The Reserve Bank of Australia (RBA) has released its statement on monetary policy following its decision to hold the official cash rate at 1.5 per cent despite expectations of a cut.
The central bank has downgraded its forecasts for GDP growth to 2.75 per cent, down 75bps from 3.5 per cent six months prior.
Projections for inflation growth have also been revised, down 50bps, from 2.25 per cent to 1.75 per cent.
According to AMP’s chief economist, Shane Oliver, the downgrade signals a significant shift in the RBA’s outlook, with the statement reflecting an “implicit easing bias”.
“It would be wrong to interpret this month’s inaction as a sign that rate cuts are not on the way,” he said.
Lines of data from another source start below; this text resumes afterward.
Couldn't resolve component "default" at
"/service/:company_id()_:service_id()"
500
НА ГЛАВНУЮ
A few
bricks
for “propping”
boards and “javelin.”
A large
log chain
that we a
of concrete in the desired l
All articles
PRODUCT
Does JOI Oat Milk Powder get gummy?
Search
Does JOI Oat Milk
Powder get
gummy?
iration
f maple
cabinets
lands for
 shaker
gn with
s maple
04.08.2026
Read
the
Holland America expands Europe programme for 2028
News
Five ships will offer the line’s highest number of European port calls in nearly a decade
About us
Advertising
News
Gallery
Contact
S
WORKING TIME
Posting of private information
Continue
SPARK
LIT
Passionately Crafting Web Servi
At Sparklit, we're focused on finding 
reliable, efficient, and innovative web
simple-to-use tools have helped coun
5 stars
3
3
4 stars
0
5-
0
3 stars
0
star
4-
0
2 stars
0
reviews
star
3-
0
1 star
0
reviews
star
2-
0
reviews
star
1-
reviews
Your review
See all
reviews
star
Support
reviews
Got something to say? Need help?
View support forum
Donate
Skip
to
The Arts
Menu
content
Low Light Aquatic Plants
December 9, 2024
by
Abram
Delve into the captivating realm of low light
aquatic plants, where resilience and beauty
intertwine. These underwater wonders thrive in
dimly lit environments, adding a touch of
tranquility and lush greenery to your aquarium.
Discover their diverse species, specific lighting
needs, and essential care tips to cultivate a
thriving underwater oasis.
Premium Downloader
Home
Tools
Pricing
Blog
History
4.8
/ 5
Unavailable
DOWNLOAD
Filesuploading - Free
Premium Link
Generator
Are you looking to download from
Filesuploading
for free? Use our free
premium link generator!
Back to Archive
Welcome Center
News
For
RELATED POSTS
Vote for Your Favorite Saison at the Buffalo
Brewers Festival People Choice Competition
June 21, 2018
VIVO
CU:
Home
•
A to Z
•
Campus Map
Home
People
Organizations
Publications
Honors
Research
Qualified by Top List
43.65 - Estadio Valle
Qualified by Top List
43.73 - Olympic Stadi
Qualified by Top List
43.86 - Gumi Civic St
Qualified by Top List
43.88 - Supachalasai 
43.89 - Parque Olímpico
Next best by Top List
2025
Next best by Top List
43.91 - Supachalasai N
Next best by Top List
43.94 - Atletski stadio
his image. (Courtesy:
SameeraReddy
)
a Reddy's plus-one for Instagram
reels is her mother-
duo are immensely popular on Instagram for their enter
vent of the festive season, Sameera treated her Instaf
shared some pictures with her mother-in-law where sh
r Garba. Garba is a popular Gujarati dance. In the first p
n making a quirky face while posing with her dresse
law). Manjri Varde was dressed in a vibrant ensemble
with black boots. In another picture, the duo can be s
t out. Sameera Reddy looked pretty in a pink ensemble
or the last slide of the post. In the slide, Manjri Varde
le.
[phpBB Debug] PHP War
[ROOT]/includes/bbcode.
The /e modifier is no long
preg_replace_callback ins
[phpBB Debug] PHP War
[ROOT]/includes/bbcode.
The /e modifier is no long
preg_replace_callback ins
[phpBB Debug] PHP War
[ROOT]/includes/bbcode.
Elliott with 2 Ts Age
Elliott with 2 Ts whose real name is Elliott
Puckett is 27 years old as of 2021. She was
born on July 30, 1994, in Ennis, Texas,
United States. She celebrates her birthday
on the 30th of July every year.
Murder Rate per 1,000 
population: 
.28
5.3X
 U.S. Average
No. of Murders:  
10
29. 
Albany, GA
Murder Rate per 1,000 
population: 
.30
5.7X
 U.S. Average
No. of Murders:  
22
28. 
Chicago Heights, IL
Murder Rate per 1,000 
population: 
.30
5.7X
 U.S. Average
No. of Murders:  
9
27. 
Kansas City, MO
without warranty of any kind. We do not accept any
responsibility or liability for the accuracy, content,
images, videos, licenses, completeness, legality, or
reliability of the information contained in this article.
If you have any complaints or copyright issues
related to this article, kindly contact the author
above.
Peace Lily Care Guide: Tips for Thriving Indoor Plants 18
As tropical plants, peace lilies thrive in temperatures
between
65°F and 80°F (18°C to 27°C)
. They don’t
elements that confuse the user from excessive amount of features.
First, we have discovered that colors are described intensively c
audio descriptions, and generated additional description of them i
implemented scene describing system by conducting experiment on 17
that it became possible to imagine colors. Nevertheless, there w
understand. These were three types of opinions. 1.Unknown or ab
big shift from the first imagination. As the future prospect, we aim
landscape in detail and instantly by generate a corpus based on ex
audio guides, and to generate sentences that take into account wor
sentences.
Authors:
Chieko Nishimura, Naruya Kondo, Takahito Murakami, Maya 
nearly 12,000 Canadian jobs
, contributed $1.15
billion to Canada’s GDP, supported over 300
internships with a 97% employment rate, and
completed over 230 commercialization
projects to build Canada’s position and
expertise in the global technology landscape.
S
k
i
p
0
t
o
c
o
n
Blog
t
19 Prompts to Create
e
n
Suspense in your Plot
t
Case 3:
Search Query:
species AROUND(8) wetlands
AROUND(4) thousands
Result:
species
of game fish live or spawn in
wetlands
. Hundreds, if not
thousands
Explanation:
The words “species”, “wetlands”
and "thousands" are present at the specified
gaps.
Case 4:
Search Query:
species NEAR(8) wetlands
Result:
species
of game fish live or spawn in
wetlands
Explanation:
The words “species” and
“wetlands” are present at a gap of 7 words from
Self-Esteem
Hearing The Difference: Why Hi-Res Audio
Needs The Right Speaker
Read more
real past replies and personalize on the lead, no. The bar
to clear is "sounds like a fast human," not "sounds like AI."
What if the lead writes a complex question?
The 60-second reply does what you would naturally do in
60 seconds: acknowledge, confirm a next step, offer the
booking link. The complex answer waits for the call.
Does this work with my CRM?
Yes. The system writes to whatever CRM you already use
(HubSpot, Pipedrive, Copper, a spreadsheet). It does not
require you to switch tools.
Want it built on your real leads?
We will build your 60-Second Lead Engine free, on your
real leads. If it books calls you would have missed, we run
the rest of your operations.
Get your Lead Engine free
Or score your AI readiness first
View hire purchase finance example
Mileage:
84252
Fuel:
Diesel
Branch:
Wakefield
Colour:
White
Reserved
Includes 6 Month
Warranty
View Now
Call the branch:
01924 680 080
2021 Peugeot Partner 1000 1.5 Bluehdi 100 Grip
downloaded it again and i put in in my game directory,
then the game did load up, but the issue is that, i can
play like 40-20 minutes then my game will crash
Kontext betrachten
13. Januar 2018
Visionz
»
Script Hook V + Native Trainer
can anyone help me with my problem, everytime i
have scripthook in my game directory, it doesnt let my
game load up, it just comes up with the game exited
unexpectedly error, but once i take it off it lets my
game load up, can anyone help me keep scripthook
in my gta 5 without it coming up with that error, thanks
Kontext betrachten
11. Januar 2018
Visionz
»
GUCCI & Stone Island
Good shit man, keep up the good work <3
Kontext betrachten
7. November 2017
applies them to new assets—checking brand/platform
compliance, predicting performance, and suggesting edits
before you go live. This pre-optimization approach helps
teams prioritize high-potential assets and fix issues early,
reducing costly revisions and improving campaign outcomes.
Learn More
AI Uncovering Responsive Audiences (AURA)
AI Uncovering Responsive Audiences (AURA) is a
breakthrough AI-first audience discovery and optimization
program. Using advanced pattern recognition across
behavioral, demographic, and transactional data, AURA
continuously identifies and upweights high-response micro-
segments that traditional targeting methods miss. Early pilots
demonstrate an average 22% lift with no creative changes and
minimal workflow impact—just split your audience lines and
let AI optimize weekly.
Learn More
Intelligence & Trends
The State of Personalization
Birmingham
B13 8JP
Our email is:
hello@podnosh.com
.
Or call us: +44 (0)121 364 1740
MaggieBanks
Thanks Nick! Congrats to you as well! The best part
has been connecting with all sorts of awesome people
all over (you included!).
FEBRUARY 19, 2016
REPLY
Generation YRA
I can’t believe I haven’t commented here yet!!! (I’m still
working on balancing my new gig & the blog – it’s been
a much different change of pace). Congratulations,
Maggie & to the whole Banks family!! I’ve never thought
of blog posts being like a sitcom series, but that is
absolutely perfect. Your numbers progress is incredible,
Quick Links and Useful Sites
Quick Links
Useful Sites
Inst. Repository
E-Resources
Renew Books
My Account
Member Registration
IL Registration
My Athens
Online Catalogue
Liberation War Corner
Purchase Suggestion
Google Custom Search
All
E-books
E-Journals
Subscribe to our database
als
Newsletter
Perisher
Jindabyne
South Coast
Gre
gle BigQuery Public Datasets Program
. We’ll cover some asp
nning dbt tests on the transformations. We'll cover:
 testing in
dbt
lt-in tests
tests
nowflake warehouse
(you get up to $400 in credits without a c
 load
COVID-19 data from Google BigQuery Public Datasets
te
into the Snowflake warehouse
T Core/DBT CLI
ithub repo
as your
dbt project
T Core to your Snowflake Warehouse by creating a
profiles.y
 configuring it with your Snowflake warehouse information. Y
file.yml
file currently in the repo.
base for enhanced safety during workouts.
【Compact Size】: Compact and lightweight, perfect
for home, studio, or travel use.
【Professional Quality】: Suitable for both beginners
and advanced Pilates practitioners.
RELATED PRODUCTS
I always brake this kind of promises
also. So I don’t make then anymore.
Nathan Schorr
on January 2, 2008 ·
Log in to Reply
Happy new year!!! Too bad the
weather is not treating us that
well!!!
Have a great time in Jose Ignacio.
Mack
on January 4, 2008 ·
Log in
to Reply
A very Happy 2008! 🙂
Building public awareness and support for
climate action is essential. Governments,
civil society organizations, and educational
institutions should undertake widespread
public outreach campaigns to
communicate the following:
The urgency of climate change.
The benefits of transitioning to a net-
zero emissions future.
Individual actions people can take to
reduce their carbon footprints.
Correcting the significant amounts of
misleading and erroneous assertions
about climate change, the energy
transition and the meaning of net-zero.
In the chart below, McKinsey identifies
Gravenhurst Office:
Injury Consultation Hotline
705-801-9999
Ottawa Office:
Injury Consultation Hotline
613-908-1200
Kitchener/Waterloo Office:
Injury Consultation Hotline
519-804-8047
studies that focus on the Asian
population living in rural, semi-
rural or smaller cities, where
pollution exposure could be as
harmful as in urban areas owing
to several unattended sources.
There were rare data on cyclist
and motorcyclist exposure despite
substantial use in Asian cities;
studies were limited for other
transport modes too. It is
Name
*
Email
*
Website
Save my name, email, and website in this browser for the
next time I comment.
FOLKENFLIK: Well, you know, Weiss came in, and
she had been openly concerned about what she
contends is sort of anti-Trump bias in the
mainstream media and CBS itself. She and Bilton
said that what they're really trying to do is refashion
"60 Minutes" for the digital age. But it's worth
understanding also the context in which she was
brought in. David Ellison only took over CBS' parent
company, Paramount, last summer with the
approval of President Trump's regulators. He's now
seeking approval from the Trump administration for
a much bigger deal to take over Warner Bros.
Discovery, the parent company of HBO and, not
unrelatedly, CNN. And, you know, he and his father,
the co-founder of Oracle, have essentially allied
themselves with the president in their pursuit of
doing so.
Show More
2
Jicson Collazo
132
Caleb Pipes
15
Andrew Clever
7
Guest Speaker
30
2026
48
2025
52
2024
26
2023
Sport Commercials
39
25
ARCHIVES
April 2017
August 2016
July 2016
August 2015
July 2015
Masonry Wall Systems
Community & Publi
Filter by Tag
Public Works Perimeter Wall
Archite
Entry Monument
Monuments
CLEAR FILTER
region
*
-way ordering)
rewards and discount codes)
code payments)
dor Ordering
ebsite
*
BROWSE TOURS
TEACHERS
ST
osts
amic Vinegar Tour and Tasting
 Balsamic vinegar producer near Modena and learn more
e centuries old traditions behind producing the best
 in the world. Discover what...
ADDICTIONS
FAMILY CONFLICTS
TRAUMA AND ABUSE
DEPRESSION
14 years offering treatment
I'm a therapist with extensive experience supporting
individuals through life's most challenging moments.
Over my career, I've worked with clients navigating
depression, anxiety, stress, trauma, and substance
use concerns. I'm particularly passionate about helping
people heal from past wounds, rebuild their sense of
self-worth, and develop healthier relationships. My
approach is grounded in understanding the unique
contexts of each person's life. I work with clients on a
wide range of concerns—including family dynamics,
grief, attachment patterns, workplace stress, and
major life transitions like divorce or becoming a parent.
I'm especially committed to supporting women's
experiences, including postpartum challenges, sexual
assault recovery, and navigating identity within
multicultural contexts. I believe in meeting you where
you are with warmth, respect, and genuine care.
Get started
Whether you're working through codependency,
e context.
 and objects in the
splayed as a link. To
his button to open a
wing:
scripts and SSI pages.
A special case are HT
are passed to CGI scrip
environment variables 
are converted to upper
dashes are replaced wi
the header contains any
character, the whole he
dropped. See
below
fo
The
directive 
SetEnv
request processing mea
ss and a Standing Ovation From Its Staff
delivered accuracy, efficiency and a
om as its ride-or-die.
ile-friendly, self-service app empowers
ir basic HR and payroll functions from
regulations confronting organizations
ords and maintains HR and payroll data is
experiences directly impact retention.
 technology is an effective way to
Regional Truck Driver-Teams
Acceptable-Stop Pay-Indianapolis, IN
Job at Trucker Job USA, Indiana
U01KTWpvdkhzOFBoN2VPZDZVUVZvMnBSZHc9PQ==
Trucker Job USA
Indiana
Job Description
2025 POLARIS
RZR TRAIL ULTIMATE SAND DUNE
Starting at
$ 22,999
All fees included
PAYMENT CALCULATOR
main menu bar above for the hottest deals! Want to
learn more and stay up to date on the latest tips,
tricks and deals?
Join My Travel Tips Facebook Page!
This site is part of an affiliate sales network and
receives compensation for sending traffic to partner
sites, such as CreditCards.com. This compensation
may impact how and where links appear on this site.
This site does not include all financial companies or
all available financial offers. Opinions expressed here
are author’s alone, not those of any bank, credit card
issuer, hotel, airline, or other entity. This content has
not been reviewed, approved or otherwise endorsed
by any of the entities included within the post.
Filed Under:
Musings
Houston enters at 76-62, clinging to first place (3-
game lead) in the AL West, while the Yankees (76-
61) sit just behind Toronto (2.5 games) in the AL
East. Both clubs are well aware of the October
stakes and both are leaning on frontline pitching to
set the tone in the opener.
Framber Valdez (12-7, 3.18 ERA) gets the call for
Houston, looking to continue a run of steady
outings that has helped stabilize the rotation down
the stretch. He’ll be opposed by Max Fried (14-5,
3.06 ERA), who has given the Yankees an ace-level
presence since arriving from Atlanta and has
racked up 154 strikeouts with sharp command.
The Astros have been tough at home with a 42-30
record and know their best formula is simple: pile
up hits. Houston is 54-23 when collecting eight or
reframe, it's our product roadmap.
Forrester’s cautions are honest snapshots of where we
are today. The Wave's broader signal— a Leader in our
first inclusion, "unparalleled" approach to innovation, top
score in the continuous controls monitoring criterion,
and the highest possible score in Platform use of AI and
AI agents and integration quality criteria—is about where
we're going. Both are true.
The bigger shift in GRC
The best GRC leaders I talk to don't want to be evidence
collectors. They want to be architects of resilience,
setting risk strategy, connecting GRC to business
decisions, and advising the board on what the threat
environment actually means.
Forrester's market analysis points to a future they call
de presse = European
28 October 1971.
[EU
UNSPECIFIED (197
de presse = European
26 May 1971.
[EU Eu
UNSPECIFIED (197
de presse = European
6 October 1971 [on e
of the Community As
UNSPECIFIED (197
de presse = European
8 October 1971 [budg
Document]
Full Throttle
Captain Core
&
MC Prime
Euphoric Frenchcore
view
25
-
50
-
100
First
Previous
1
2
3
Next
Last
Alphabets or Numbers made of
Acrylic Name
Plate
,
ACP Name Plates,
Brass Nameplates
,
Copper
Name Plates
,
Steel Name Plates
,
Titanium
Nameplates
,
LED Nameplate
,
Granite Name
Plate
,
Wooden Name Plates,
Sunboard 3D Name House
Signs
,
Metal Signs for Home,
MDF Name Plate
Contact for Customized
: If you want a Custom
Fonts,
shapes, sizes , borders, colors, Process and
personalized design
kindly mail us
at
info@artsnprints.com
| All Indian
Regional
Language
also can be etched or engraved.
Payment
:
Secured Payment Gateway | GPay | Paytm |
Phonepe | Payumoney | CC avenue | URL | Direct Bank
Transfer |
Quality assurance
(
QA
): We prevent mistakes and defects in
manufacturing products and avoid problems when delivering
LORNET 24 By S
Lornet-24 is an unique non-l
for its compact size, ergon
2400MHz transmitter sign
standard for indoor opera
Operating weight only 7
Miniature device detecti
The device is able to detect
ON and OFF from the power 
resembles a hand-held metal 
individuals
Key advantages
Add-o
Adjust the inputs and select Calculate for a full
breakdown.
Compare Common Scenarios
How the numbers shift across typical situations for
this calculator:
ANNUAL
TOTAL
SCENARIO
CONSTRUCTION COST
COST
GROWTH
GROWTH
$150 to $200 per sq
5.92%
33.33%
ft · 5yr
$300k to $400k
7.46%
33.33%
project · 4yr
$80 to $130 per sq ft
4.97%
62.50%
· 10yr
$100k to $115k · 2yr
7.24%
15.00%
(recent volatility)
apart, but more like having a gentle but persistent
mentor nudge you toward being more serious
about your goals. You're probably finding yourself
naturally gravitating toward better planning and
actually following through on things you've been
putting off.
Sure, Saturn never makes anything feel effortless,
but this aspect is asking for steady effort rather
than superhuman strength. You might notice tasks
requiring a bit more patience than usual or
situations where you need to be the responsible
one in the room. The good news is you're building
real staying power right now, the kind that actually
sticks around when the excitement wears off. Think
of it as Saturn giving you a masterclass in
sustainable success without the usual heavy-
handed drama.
Mr Oliver added: “[The] RBA has effectively lowered its hurdle for a rate cut to be the absence of a further decline in unemployment, from being a rise in unemployment.”
The Reserve Bank of New Zealand (RBNZ) has already moved to cut rates, dropping the cash rate for the first time since November 2016.
Weaker than expected economic growth, subdued inflation data and softening housing market conditions were cited by RBNZ as drivers of its decision, mirroring conditions in the Australian economy.
Mr Oliver said he believes the RBA was deterred from cutting the cash rate by the current political environment.
“The RBA’s desire to avoid the politicisation of interest rates and the political spin that would have been put on a rate cut probably played a big role in the decision to hold in May – not that they would admit to that,” he said.
Mr Oliver is expecting the RBA to make its move in June, which he said would be predominately driven by inflation trends.
“The basic problem for the RBA remains that inflation has been undershooting its forecasts and the 2-3 per cent target for around five years now,” he said.
“The longer this persists, the more it will lose credibility, seeing low inflation expectations become entrenched and risking a slide into deflation in the next economic downturn.”